A Hawaï, au coeur de la Molokai Race
Enfin, Ludovic Dulou nous embarque à Hawaï, dans les coulisses du championnat du monde de padddleboard, la mythique Molokai Race, et nous laisse pénétrer dans l’esprit d’un sportif en pleine compétition. « L’élite, c’est les trois premiers. Mon rêve, c’est de gagner cette course. C’est fou, parce qu’on part de très, très loin. Mon rêve c’est de la gagner, et mon ambition c’est d’être dans l’élite. »
« C’est comme une régate. On part à 400 m du bord de l’océan, sur une ligne entre deux bouées. Le départ est un moment extraordinaire dans une carrière de sportif. Il y a 150 personnes qui partent d’un coup, ensemble. Si tu veux obtenir le meilleur du meilleur, le grâal, tu dois partir vite. Mais c’est à double tranchant. Le secret, c’est d’aller vite, sans que le rythme cardiaque monte trop haut, et de garder la concentration nécessaire pour faire de son mieux pendant les deux dernières heures, et aller jusqu’au bout », partage-t-il en parallèle des images tournées en direct de la compétition.
Après des années d’entraînement, le waterman assimile désormais la vie de sportif à celle d’un artiste : « j’aime créer, j’aime me sentir libre. J’essaye de donner toujours le meilleur de moi-même, sans me comparer aux autres. (…) Je suis fier d’avoir pu donner des choses que je ne soupçonnais pas en moi », conclut-il.

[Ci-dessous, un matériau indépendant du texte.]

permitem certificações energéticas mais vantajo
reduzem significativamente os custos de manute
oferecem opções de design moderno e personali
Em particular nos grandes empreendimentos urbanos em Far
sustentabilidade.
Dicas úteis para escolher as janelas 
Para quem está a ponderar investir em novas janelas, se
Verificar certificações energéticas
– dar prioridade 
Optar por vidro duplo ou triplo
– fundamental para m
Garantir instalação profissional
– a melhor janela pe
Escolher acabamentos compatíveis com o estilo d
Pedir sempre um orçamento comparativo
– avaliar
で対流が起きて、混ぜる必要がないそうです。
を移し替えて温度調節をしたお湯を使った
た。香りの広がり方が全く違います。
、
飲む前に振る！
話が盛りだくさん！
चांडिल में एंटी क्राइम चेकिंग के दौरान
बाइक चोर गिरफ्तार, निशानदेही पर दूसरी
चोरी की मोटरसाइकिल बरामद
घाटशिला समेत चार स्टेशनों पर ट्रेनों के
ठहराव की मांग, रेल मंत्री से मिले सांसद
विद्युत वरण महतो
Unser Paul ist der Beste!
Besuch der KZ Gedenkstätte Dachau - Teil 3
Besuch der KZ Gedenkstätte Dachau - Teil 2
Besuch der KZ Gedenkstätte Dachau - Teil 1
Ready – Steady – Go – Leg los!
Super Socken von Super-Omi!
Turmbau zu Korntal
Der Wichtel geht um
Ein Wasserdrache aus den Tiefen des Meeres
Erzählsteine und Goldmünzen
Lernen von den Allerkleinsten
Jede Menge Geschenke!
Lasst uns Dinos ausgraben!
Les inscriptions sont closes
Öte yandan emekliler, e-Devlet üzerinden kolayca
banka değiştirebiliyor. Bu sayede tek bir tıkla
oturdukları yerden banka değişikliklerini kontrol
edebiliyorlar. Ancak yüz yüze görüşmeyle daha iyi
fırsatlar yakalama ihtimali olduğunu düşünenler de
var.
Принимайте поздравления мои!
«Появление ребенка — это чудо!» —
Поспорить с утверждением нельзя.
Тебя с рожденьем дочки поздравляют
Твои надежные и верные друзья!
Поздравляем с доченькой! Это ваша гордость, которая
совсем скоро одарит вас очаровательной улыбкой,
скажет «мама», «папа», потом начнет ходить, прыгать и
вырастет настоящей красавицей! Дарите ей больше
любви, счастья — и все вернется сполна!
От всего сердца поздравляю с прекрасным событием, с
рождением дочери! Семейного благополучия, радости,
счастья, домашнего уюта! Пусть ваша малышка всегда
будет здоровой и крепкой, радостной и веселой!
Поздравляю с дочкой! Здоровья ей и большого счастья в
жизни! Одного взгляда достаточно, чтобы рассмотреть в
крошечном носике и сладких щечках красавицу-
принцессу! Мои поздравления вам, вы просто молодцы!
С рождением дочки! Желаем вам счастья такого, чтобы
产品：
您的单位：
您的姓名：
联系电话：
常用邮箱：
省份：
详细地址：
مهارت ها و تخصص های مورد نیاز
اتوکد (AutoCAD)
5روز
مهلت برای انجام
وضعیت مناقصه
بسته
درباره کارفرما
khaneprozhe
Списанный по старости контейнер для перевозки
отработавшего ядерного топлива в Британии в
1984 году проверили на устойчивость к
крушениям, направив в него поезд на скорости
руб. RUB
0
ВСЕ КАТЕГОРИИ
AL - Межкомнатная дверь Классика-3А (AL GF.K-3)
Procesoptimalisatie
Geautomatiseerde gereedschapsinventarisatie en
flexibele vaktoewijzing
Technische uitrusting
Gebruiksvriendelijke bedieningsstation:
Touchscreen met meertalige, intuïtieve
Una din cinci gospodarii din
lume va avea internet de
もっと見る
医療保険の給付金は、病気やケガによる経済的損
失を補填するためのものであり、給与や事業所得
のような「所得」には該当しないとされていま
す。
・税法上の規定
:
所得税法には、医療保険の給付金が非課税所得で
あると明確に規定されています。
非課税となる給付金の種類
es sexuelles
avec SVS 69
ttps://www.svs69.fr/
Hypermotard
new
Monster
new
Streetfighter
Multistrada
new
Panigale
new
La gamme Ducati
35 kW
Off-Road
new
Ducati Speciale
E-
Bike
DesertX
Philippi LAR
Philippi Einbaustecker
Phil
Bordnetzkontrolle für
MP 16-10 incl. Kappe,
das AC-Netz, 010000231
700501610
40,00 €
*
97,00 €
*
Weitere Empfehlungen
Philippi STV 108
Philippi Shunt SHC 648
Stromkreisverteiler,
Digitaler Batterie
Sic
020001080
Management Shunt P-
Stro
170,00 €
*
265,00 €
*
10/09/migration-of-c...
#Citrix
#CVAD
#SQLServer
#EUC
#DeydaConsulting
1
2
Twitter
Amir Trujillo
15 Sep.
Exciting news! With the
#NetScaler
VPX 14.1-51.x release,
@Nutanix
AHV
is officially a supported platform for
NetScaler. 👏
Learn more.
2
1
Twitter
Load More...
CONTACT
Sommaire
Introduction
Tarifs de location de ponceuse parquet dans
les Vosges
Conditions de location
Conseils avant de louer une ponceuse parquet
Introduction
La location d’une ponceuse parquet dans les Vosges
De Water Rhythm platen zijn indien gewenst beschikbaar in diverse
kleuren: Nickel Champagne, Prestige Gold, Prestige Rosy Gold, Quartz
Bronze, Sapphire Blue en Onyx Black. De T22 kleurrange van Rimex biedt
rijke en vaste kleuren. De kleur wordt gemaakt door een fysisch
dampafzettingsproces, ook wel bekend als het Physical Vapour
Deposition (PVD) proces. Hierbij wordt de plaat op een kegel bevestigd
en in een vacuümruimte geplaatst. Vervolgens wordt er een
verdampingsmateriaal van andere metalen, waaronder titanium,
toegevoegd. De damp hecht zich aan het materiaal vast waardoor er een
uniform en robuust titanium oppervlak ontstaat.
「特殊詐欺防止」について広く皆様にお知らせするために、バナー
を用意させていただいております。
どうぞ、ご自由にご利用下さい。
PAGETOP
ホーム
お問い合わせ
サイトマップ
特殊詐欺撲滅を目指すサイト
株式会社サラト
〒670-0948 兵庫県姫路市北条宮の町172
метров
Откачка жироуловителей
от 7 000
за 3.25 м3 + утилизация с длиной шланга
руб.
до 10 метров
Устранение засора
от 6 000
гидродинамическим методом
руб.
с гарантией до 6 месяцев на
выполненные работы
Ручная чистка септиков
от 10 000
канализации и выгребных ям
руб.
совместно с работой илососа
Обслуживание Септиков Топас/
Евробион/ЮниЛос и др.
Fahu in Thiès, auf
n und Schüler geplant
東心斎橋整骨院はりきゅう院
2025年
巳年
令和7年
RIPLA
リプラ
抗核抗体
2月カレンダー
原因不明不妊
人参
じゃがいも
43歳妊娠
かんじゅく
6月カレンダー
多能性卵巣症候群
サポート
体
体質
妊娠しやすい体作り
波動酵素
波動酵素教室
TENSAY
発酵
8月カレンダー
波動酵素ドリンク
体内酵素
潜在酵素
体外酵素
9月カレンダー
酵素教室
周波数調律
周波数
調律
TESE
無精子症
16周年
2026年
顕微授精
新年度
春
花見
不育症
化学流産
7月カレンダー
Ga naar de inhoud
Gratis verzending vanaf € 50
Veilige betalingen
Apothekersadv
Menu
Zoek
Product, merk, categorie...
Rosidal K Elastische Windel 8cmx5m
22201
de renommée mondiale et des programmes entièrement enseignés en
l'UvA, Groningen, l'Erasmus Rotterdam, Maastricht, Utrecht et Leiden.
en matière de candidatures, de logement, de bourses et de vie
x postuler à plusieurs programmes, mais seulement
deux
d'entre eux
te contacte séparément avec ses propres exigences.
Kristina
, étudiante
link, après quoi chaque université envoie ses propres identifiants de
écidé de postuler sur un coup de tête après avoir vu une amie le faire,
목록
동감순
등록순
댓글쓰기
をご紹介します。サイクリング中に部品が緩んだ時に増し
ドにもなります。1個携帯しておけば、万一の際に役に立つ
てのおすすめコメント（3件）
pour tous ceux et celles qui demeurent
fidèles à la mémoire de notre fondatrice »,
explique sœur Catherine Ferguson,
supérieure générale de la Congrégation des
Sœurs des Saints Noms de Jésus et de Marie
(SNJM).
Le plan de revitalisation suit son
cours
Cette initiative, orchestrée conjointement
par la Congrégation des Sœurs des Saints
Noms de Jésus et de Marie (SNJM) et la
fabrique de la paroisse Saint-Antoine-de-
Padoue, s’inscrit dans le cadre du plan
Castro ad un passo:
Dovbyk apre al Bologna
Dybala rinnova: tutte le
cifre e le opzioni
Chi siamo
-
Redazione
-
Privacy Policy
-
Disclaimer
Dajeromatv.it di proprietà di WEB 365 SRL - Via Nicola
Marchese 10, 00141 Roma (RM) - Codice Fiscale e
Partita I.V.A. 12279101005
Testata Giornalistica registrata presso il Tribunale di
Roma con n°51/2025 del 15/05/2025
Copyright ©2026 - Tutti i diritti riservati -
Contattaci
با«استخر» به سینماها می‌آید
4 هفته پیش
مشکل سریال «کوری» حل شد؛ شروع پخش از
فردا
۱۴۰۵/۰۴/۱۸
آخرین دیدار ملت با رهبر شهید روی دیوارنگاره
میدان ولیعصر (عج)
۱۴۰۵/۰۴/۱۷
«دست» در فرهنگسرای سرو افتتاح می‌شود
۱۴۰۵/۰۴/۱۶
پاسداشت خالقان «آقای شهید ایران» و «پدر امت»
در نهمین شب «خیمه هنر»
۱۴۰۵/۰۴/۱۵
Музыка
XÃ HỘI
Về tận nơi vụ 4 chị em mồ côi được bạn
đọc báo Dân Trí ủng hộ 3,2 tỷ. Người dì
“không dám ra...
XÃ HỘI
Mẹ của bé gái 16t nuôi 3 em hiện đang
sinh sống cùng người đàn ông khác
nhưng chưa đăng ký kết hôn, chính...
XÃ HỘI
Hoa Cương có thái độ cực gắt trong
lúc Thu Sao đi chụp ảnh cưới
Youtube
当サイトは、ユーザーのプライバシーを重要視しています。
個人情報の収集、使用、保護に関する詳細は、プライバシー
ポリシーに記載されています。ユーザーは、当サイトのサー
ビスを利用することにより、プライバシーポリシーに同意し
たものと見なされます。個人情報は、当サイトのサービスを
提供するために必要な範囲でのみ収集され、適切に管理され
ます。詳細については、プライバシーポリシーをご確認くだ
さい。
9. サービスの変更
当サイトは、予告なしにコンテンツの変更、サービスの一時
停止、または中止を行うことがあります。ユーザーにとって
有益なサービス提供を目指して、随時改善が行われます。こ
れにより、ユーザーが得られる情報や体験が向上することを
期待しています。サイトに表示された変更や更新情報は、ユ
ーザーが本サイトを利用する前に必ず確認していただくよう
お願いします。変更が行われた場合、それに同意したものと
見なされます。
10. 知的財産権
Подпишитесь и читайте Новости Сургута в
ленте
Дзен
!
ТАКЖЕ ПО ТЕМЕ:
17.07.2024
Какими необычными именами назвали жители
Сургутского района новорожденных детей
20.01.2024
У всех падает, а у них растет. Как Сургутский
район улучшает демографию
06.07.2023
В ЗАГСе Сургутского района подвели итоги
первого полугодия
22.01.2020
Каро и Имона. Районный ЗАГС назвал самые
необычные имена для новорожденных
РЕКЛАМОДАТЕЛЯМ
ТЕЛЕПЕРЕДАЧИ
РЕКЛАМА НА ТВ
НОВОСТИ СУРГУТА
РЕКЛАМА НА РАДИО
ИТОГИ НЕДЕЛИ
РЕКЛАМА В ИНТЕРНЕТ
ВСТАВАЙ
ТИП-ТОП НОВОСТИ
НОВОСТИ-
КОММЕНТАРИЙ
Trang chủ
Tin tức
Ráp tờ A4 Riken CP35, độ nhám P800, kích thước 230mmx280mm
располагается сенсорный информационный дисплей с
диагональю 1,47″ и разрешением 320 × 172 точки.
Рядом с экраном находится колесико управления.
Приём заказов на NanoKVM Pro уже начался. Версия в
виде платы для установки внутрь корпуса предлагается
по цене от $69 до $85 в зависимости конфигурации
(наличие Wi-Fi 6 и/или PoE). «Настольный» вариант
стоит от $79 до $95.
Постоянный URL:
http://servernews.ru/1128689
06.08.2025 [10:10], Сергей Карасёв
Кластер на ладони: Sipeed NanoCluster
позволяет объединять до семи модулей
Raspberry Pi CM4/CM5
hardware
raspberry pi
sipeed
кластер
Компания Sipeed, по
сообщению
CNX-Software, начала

Au final, un portrait riche, mais parfois un peu trop grandiloquent, la voix off comme la bande son ajoutant inutilement au pathos. Enfin, si le format de cinquante minutes séduit de plus en plus les réalisateurs de documentaires – c’est celui qui a le plus de chances d’être sélectionné par les festivals, voire les salles de cinéma – nul doute que « L’albatros » aurait gagné en concision, certains « chapitres », notamment celui consacré à son amour pour le vin, n’apportant pas grande chose à un récit au demeurant très bien filmé. A voir donc pour découvrir un univers, celui des watermen, un destin et saisir au passage des séquences de glisse superbes.